Stable Video Diffusion Training Code and Extensions.

481 stars 45 forks source link

Multi-gpu training #24

Closed KKN18 closed 6 months ago

KKN18 commented 6 months ago

First of, thank you for providing SVD training code.

I'm trying to train using multi-GPU, are there any changes I need to make to the code and prompt? In the code, should I uncomment this part and what else do I need to do?

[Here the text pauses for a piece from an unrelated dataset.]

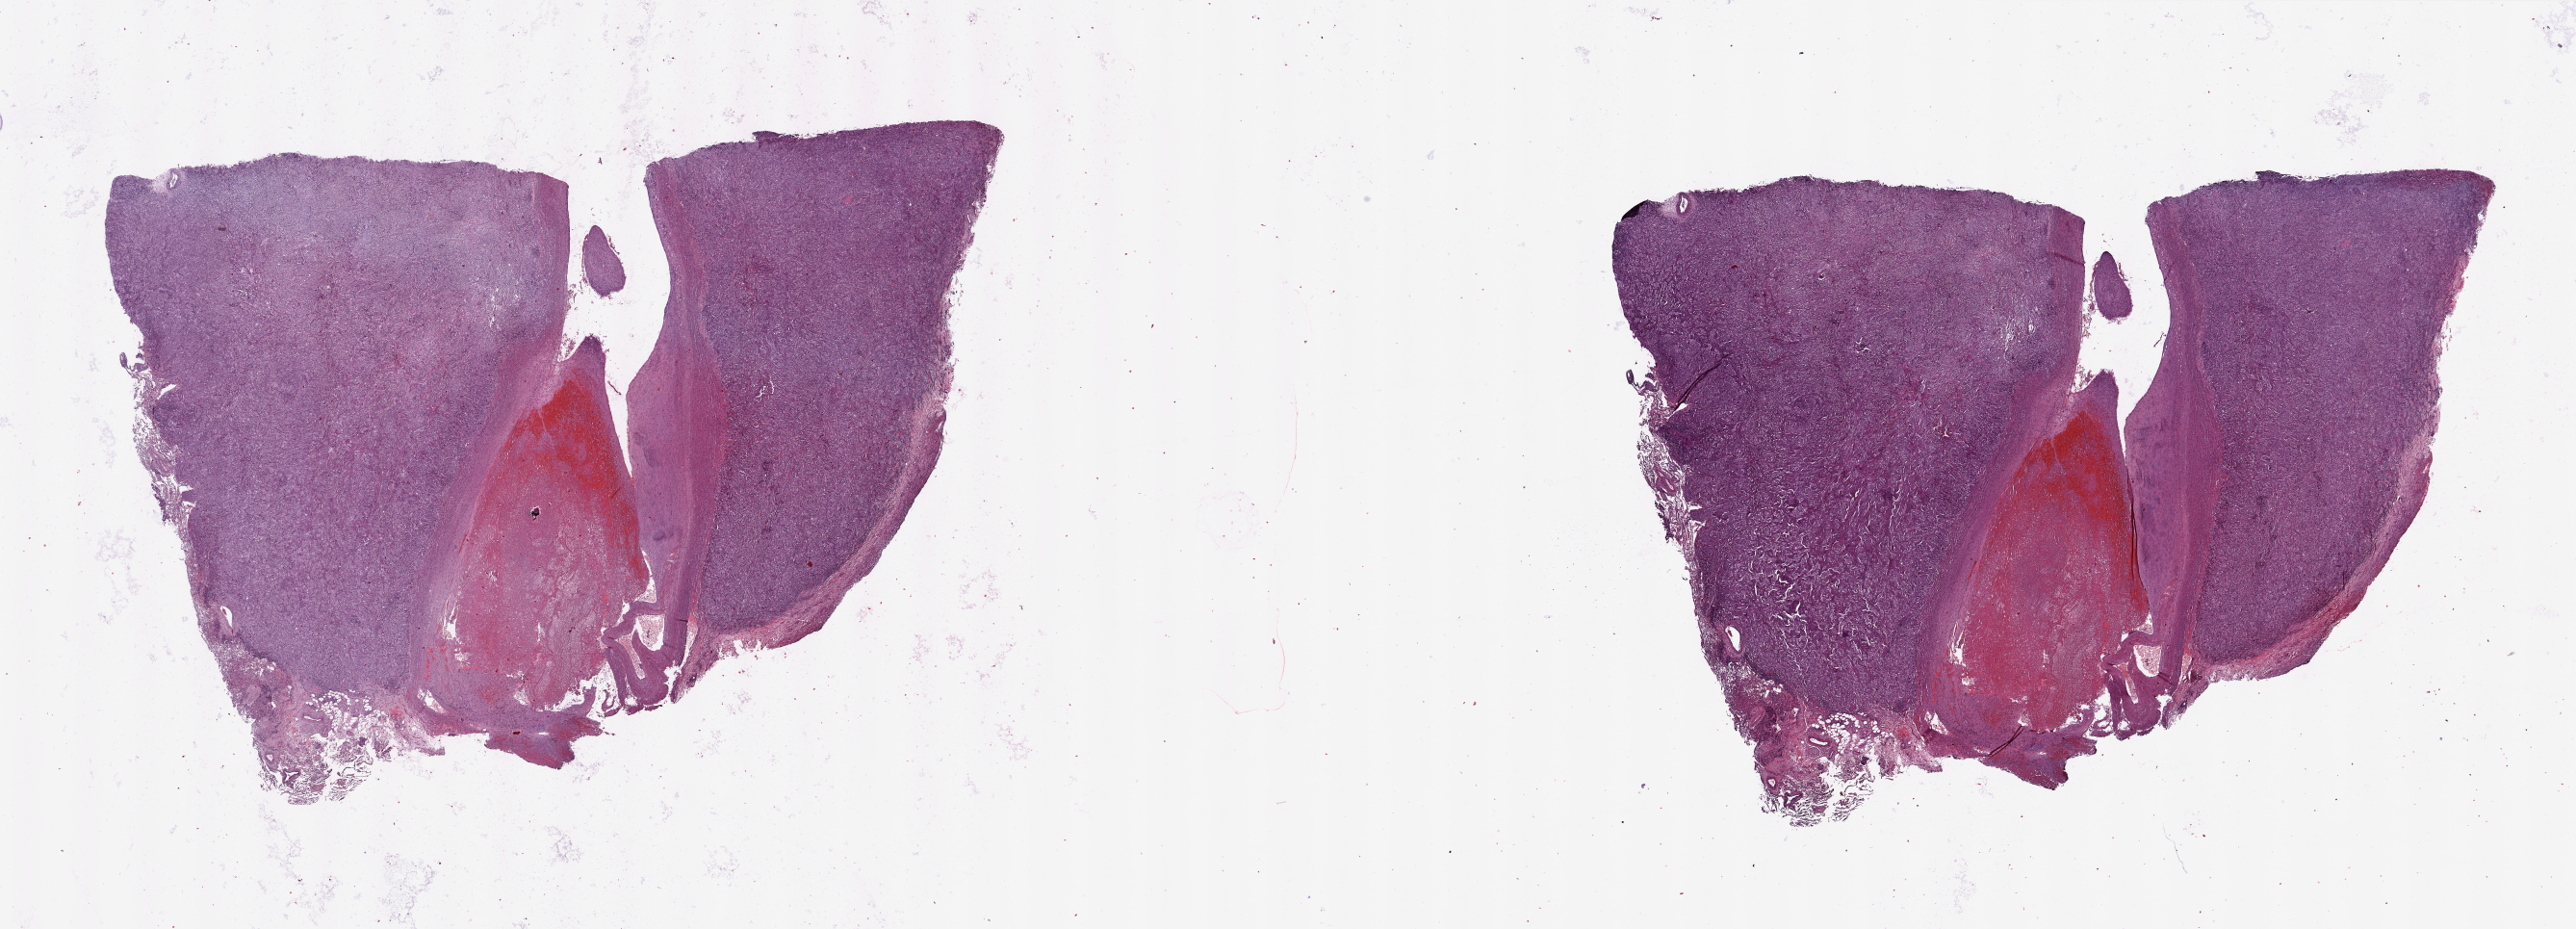
Whole-slide histology image, Hematoxylin and eosin (H&E) stained, a low-resolution overview of the entire scanned area, about 42.3 x 15.3 mm; tumour tissue sample, lung. 72-year-old male patient. Histologic grade: G3 (poorly differentiated).
• primary tumour site (as recorded): left upper lobe
• AJCC pathologic stage: IB
• diagnosis: Adenocarcinoma, NOS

    # ddp_kwargs = DistributedDataParallelKwargs(find_unused_parameters=True)
    accelerator = Accelerator(
        gradient_accumulation_steps=args.gradient_accumulation_steps,
        mixed_precision=args.mixed_precision,
        log_with=args.report_to,
        project_config=accelerator_project_config,
        # kwargs_handlers=[ddp_kwargs]
    )

pixeli99 commented 6 months ago

Oh there's no need, you can just use the examples in the readme, similar to:

accelerate launch train_svd.py \
    --pretrained_model_name_or_path=/path/to/weight \
    --per_gpu_batch_size=1 --gradient_accumulation_steps=1 \
    --max_train_steps=50000 \
    --width=512 \
    --height=320 \
    --checkpointing_steps=1000 --checkpoints_total_limit=1 \
    --learning_rate=1e-5 --lr_warmup_steps=0 \
    --seed=123 \
    --mixed_precision="fp16" \
    --validation_steps=200

KKN18 commented 6 months ago

Oh I see. Thank you!

chenbinghui1 commented 5 months ago

@pixeli99 hello, I try to use multiple-gpus, while the following error shows up:

The command is like: CUDA_VISIBLE_DEVICES=0,1 accelerate launch ashui_train_svd.py --pretrained_model_name_or_path="models/svd" --pretrain_unet="models/svd_unet_11channels" --gradient_checkpointing --per_gpu_batch_size=1 --gradient_accumulation_steps=2 --max_train_steps=400000 --num_frames=25 --width=512 --height=896 --checkpointing_steps=10000 --checkpoints_total_limit=100 --learning_rate=1e-5 --lr_warmup_steps=0 --seed=42 --mixed_precision="fp16" --validation_steps=200000 --output_dir="./outputs/svd"

while, when only using one gpu like CUDA_VISIBLE_DEVICES=0, the training goes correct. So do I miss something?